Eu mal conseguia pensar nisso.

O feminismo, no seu sentido mais superficial, me veio bem cedo. Quando menina, meu pai me elogiou por ter um bom arremesso no frisbee, não por ser bonita. Quando eu comecei a usar maquiagem, salto alto e perfume na escola, ele revirou os olhos e chamou aquilo de um desperdício de tempo. “Eu acho que o que torna uma mulher atraente é o seu cérebro”, ele falou. Minha mãe era a prova disso: mantinha o rosto lavado e se vestia com conforto, não na moda.

Até o final da faculdade, eu estava convencida de que a maquiagem, depilação das pernas e salto alto eram ferramentas do patriarcado.

Apesar de ler todos os livros que eu podia sobre a tirania da indústria do casamento, caí vítima dela. Todas as batalhas pessoais diárias que eu ganhei em meus 20 anos foram subitamente desfeitas. Eu me vi folheando as revistas femininas para encontrar truques de maquiagem e penteados. Os vendedores de balcões de cosméticos me mostraram sacos cheios de produtos que eu nunca vou realmente usar. Eu pensava: “Acho que 125 dólares nesse conjunto de maquiagem parece sensato” ou “Puxa, esse creme de 60 dólares embaixo dos olhos parece essencial.”

Essas pressões da indústria de beleza não são exclusivas de casamentos, é claro. Era como se minha doutrinação cultural estivesse dormente — e de repente fosse reativada após o planejamento do meu casamento.

Muitas feministas não vêem nenhuma contradição em tais coisas, e não tenho nenhum interesse em definir o que é feminismo para outras mulheres. Tudo o que posso falar é sobre o meu próprio feminismo — e você sabe o quê? Sinto-me decididamente não-feminista quando calço sapatos que impedem o meu movimento e deformam os pés ou quando eu raspo minhas pernas e sofro com os cortes resultantes e quando eu uso uma roupa que faz com que minha respiração fique difícil, tudo no interesse da manutenção dos padrões irrealistas de feminilidade. E também quando eu contemplo um vestido branco, tradicionalmente utilizado para representar a virgindade , no dia do meu casamento.

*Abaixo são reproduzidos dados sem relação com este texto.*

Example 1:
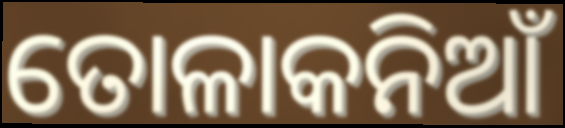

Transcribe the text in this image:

ତୋଳାକନିଆଁ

Então, por que eu estou fazendo estas coisas? Certamente não é para o meu futuro marido, que já deixou muito claro que prefere meu rosto sem centenas de dólares em maquiagem. Nem é porque eu já me convenci através de uma impressionante ginástica mental que esses atos são de alguma forma uma recuperação feminista. A verdade profunda, que eu odeio admitir, mesmo para mim, é que eu me importo profundamente com o que as pessoas pensam.

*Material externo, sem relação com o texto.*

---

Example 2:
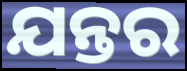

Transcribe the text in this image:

ଯନ୍ତର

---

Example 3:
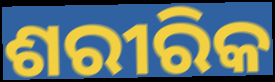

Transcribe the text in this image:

ଶରୀରିକ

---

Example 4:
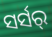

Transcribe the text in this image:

ସର୍ସର୍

É covarde e superficial e sem criatividade, mas quero ser aquela visão da noiva corando. Um casamento, como tantos momentos na vida, é um desempenho social — e nesta hora eu ainda sou aquela adolescente folheando revistas femininas, procurando o segredo para ser aceitável.

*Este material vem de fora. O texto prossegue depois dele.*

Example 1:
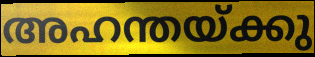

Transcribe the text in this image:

അഹന്തയ്ക്കു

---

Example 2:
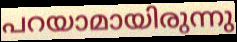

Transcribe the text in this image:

പറയാമായിരുന്നു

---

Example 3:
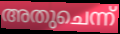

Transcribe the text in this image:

അതുചെന്ന്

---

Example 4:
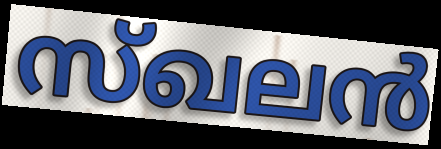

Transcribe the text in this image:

Isso não quer dizer que eu tenha comprometido todos os meus valores feministas. Eu não vou mudar meu sobrenome. Meu pai não me escoltar na igreja. Eu não vou jogar um buquê para todas as mulheres solteiras. É só que eu percebi, enquanto planejava o casamento, que estou longe de ser tão rebelde e corajosa como gostaria – e nem um corretivo de 30 dólares pode encobrir isso.